Parmi les nombreux ouvrages que les aérobilbliothécaires voient passer entre leur mains, certains se distinguent comme ici par l’originalité du sujet abordé.
En effet, si la réapparition du Salon de l’Aéronautique parisien dès la fin de l’année 1919 est bien connue des amateurs, la manifestation néerlandaise dont Rob Mulder exhume ici le souvenir l’est beaucoup moins, organisée dans la banlieue d’Amsterdam dès l’été qui suit la signature de l’Armistice, exposition que ses promoteurs veulent voir consacrée à la seule aviation civile – on le verra – avec un bonheur mitigé.
Bien entendu, l’événement sera relaté à l’époque par la presse, qu’elle soit spécialisée ou à grand tirage, et donc ne disparaîtra pas complètement de la mémoire des spécialistes ; mais on lira avec un intérêt particulier la préface de l’auteur dans laquelle il revient sur les difficultés rencontrées dans sa recherche de sources plus fiables que de simples comptes-rendus journalistiques parfois approximatifs.
L’organisation, puis le déroulement de la manifestation sont décrites par l’auteur avec une grande précision, mais il parvient à éviter l’écueil qu’aurait représenté une simple monographie anecdotique.

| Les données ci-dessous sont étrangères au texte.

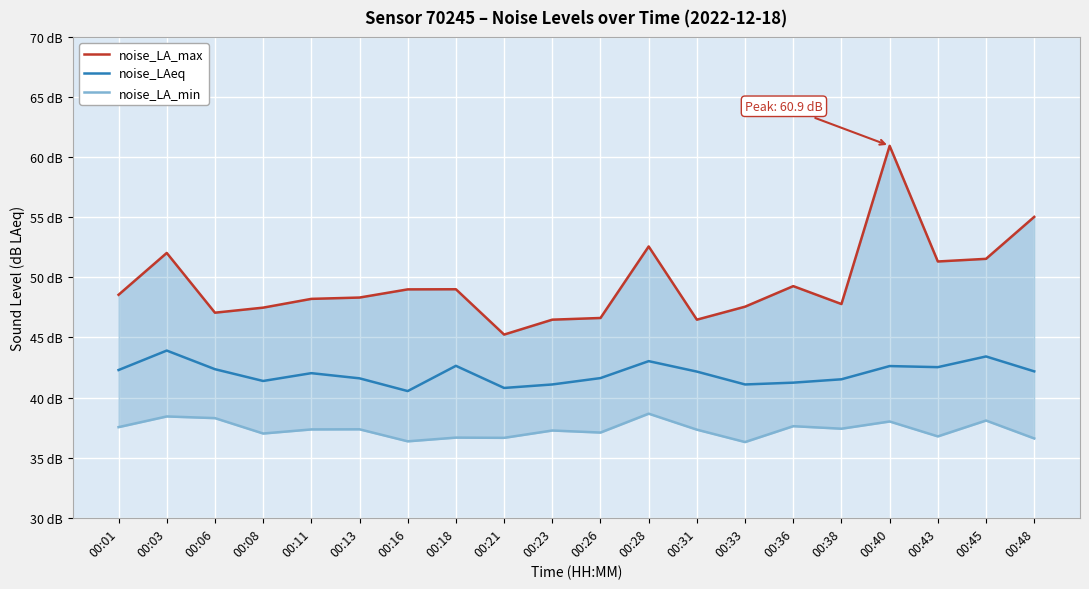

Reading left to right, extract all data points from this chart.

noise_LA_max: 48.5	52.0	47.1	47.5	48.2	48.3	49.0	49.0	45.2	46.5	46.6	52.6	46.5	47.6	49.3	47.8	60.9	51.3	51.5	55.0
noise_LAeq: 42.3	43.9	42.4	41.4	42.0	41.6	40.5	42.6	40.8	41.1	41.6	43.0	42.2	41.1	41.2	41.5	42.6	42.5	43.4	42.2
noise_LA_min: 37.5	38.4	38.3	37.0	37.4	37.4	36.4	36.7	36.6	37.3	37.1	38.7	37.3	36.3	37.6	37.4	38.0	36.8	38.1	36.6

En particulier à l’aide d’une iconographie extrêmement riche, il réussit à redonner vie à cette période largement méconnue de la plupart d’entre-nous que sont les quelques mois de l’immédiat après-guerre ; le caractère éphémère de bien des initiatives prises alors, allié à l’absence de sources nombreuses, a trop souvent conduit bien des historiens à en éviter la fréquentation…
L’événement est replacé de manière pertinente dans le contexte aéronautique européen, même si en spécialiste déclaré de l’histoire de la genèse des premières compagnies aériennes, l’auteur accorde une place trop importante à la chronologie des ouvertures de lignes, au détriment d’une vision plus globale des difficultés auxquelles doit faire face cette industrie naissante, dont le développement va souvent être contrarié par les enjeux politiques.
Suivant en cela l’aspiration des « opinions publiques » du Continent, les organisateurs de l’exposition privilégient formellement l’aviation civile en tentant même d’en bannir les fabricants de matériel exclusivement militaire, contrainte que bien des constructeurs réussissent à contourner et de toute manière, la diplomatie n’abandonne pas facilement ses droits ; on voit parfaitement transparaître les pourparlers de la conférence de Paris à travers l’opposition des alliés à la présence d’exposants germaniques, et ceci bien que les Pays-Bas aient réussi à rester neutre au cours du conflit mondial.
Sur un plan plus strictement néerlandais enfin, Rob Mulder nous montre parfaitement l’importance que revêt l’organisation de ce Salon dans la naissance de l’aviation commerciale de son pays. Le moindre exemple n’en est certainement pas l’énergie dépensée par un jeune officier, Albert Plesman, pour convaincre tout autant ses supérieurs que les responsables politiques de l’importance d’une telle manifestation, lequel Albert Plesman prendra un jour la présidence de la compagnie KLM.
On regrettera juste que la présentation en deux parties des constructeurs présents et de leur appareils n’ait pas été rassemblée de façon plus synthétique.
Un ouvrage au sujet particulièrement « pointu » donc, mais qui par ses qualités saura trouver sa place dans la bibliothèque de celui qui s’intéresse à la période de l’entre-deux-guerres.